Sunday, December 23, 2012

Cravings: Brain Generated Bad Feelings

I've been thinking a lot lately about how overeating interacts with bad brain chemistry. I overeat in response to the bad feelings that come from my brain; it's a way of self-medicating, a way to fix the problem of feeling bad for no reason.  That method is especially effective when the bad feelings are the result of overeating!

The brain is efficient--it knows exactly what will fix the problem quickly. Chocolate-induced stimulation is missing, says the brain, so chocolate must be obtained. And then it nags the organism to go fetch some for it. (The brain is bossy like that.) And we all know how painful the brain's nagging can be.

So what to do? Surrender and give the brain what it wants? That's one solution. Not the best, considering what the consequences are.

What else, then? Well, if you consider that in most cases cravings for highly stimulating foods like chocolate or french fries are generated by the brain (and not by the environment), they can be dealt with like other brain-generated bad feelings such as anxiety, depression and rage. That means you can recognize them for what they are and make them go away with the usual bad-brain-chemistry scanning techniques.
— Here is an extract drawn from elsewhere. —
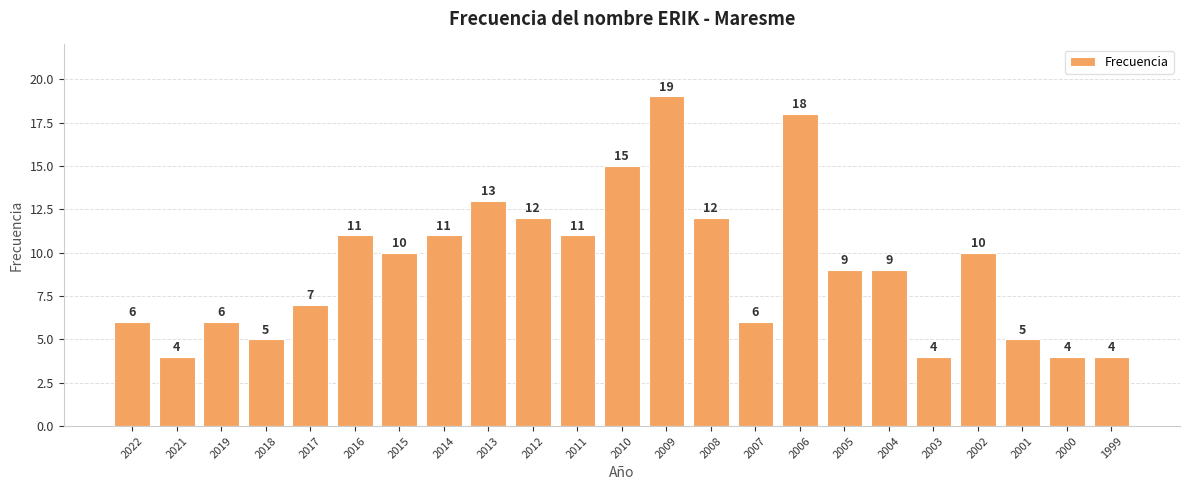

Is it true that the value at 2016 is 6?

False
Not so easy, you say? I agree, especially when the feeling is strong and the customary remedy is so cheap and close at hand.  And so seemingly harmless, right? Wrong.

The key is "seemingly." Having a couple of cookies or a piece of pie of a big dish of ice cream will quickly fix my cravings/depression/stress and won't hurt me or anybody else, you say, so why not go ahead?  Well, the truth is, it will hurt you and others who care about you. But more practically speaking, because eating fat/sugar is an addiction, as time goes on, more and more of the substance will be required to do the same job, until no amount will fix the problem and you're left with powerful, painful cravings and no way to satisfy them. And by then you'll no doubt be morbidly obese.

So the answer is to treat food cravings like any other brain-generated bad feelings and make them go away as harmlessly as possible.  Do a jigsaw puzzle, for instance. Or read a murder mystery.  Do genealogy hunting. Or make a model. Take pictures.  Or paint.  There are many healthy ways to stimulate the brain so it doesn't feel deprived. Come up with your own and try it out!